The chopsticks we use in our apartment are wooden, the same ones you get at a Chinese restaurant in a paper sleeve that need to be snapped in half before using. They are not the most eco-friendly option since reusable and washable ones are obviously a wiser environmental and more hygienic choice, but they are much easier to handle and better at gripping food than the ones given to us at restaurants. Unlike other Asian countries, Korea more commonly uses stainless steel chopsticks. These things take all the fun out of it. They are much flatter and more slippery than the wooden ones, becoming unruly in your hands. Your hands start feeling like some dysfunctional part of your body being manipulated by two thin pieces of metal. It’s beyond frustrating. The travel writer, Bill Bryson, once wrote that he finds it hard to believe that Asian cultures are responsible for so many advancements in technology and still think that eating with a pair of knitting needles is civilized. I agree. They do tend to make Westerners in Asian countries look slightly unsophisticated. Maybe that’s the point of them.
We have found other uses for these steel chopsticks. Jennifer uses them to hold her hair in place. They are good for digging hair and grime from clogged tub drains. And they are perfect for prying gum off the sole of a shoe. As for eating, give me the wooden ones or give me a fork. While eating at The Marche on Thanksgiving, we noticed that nobody was using chopsticks. This was unusual to see in a restaurant in Korea, but it was a welcome change. And the most ingenious souvenir I’ve seen so far is a set of chopsticks with a tiny fork and knife on the ends. All restaurants should have these for foreigners who don’t want to struggle through a meal.
But Jennifer and I had to get by and we have been determined to become as proficient as possible. Even with the unruly, stainless steel ones, we practiced at home, at restaurants, at bars. We willed the chopsticks to become extensions of our fingers and found ourselves eating smaller bites, deliberately pinching single items – peanuts from the bowls at the bar as we downed Hite beer, or single grains of rice on our dinner plates to practice our grasping skills. Ice cubes out of our water glasses became our biggest challenge and most impressive achievement. The smallest and most slippery food items got us in tip-top, chopstick shape.

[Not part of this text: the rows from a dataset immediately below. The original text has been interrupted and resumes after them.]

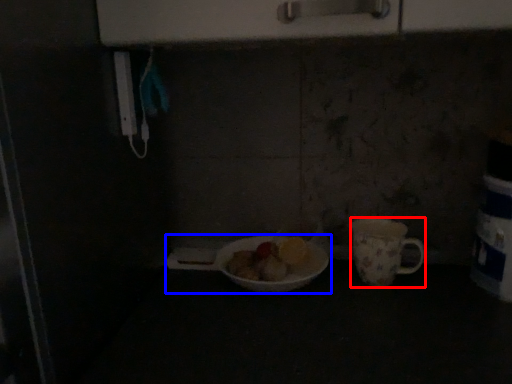
Question: Which point is further to the camera, coffee cup (highlighted by a red box) or tableware (highlighted by a blue box)?

Choices:
 (A) coffee cup
 (B) tableware

Answer: (A)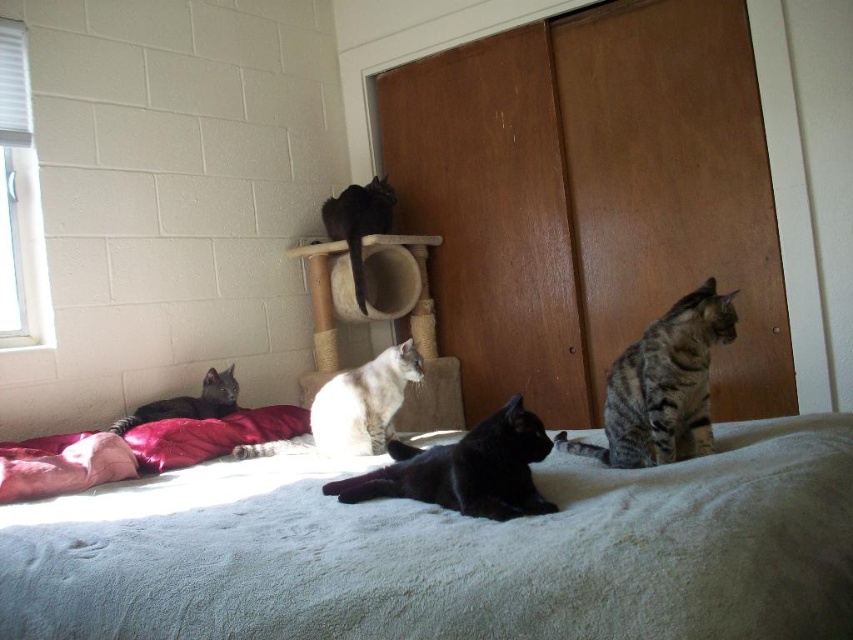
You are a photographer trying to capture a photo of the shiny black cat at center and the white fur cat at center. Based on their positions, which cat should you focus on first if you want to include both in the frame without moving the camera?

The white fur cat at center is on the left side of the shiny black cat at center, so you should focus on the white fur cat at center first to ensure both are in the frame without moving the camera.

You are a cat owner who wants to place a new toy between the white soft bed at center and the shiny black cat at center. The toy requires 8 inches of space to be placed safely. Is there enough space between them?

The white soft bed at center is 7.87 inches from the shiny black cat at center. Since the required space is 8 inches, there is not enough space to place the toy safely between them.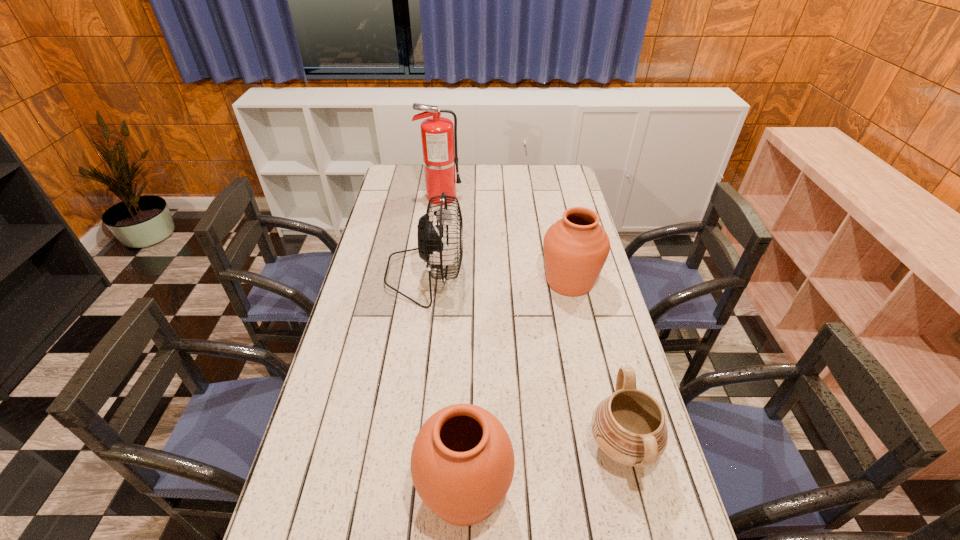
Find the location of `the tallest object`. the tallest object is located at coordinates (438, 134).

Locate an element on the screen. The width and height of the screenshot is (960, 540). fire extinguisher is located at coordinates [x=438, y=134].

Image resolution: width=960 pixels, height=540 pixels. Find the location of `fan`. fan is located at coordinates (431, 238).

Locate an element on the screen. This screenshot has height=540, width=960. the farthest urn is located at coordinates (576, 247).

Locate an element on the screen. This screenshot has height=540, width=960. the shortest object is located at coordinates (629, 426).

You are a GUI agent. You are given a task and a screenshot of the screen. Output one action in this format:
    pyautogui.click(x=<x>, y=<y>)
    Task: Click on the blank area located 0.310m at the nozzle of the farthest object
    The width and height of the screenshot is (960, 540).
    Given the screenshot: What is the action you would take?
    pyautogui.click(x=530, y=197)

This screenshot has width=960, height=540. Identify the location of vacant space located in front of the fan, directing airflow. (477, 275).

Identify the location of blank space located 0.390m on the back of the farthest urn. point(553,205).

Where is `vacant area situated 0.200m on the front-facing side of the shortest urn`? The height and width of the screenshot is (540, 960). vacant area situated 0.200m on the front-facing side of the shortest urn is located at coordinates (509, 446).

You are a GUI agent. You are given a task and a screenshot of the screen. Output one action in this format:
    pyautogui.click(x=<x>, y=<y>)
    Task: Click on the vacant point located 0.280m on the front-facing side of the shortest urn
    This screenshot has height=540, width=960.
    Given the screenshot: What is the action you would take?
    pyautogui.click(x=477, y=446)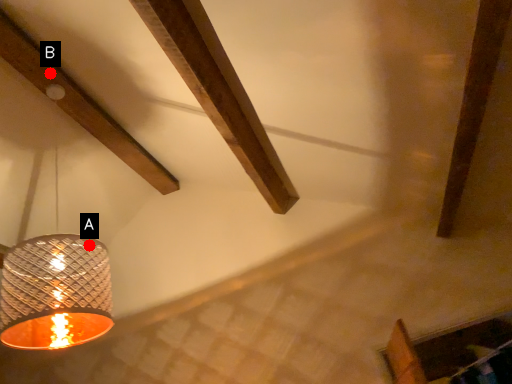
Question: Two points are circled on the image, labeled by A and B beside each circle. Which point is closer to the camera?

Choices:
 (A) A is closer
 (B) B is closer

Answer: (A)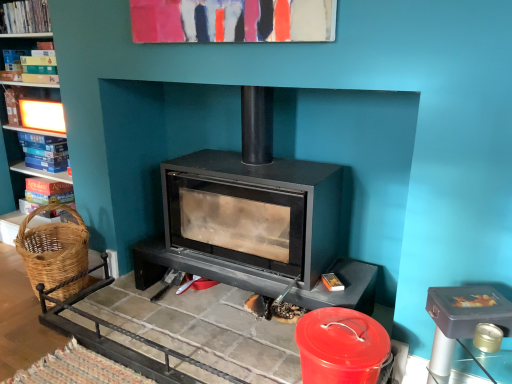
How much space does hardcover book at left, which is counted as the 4th book, starting from the bottom, occupy horizontally?

It is 4.35 inches.

Identify the location of woven brown basket at left. (53, 249).

This screenshot has width=512, height=384. Describe the element at coordinates (44, 152) in the screenshot. I see `blue cardboard book at left, the 2th book when ordered from bottom to top` at that location.

At what (x,y) coordinates should I click in order to perform the action: click on matte cardboard book at left, arranged as the first book when ordered from the bottom. Please return your answer as a coordinate pair (x, y). This screenshot has height=384, width=512. Looking at the image, I should click on (46, 192).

Noodles are easier to grasp. Rice, when sticky, isn’t bad at all, if kept clumped together, except when you get to the bottom of the bowl with stray single grains or smaller clumps. In Korea, unlike other Asian countries, a long spoon is part of the table setting, and it is actually encouraged to use it for those last bits of rice. So that was often a relief at the end of a meal to give our hands a break and reach for the spoon.
While we encouraged each other to pick up smaller and more slippery items, it dawned on us how chopsticks forced us to eat more deliberately, more in the style of slow food. We had to physically move slower to pick up the food. We had to contemplate what our next target would be and how big the morsel would be; there was no diving in blindly to shovel food into our mouths as often happens when in a hurry with a fork. By nature, each bite is smaller and better for digestion. And there is a meditative focus involved in keeping the sticks clamped together so food doesn’t fly around the room. Not to mention the anticipation of how good the food will taste once it successfully reaches your mouth after such concentrated effort. The Slow Food movement originated in Italy and is not typically associated with Asian cuisine, but the East has contributed a natural utensil for slowing down a meal, allowing for a more deliberate and contemplative approach to eating. And maybe that’s the point of them.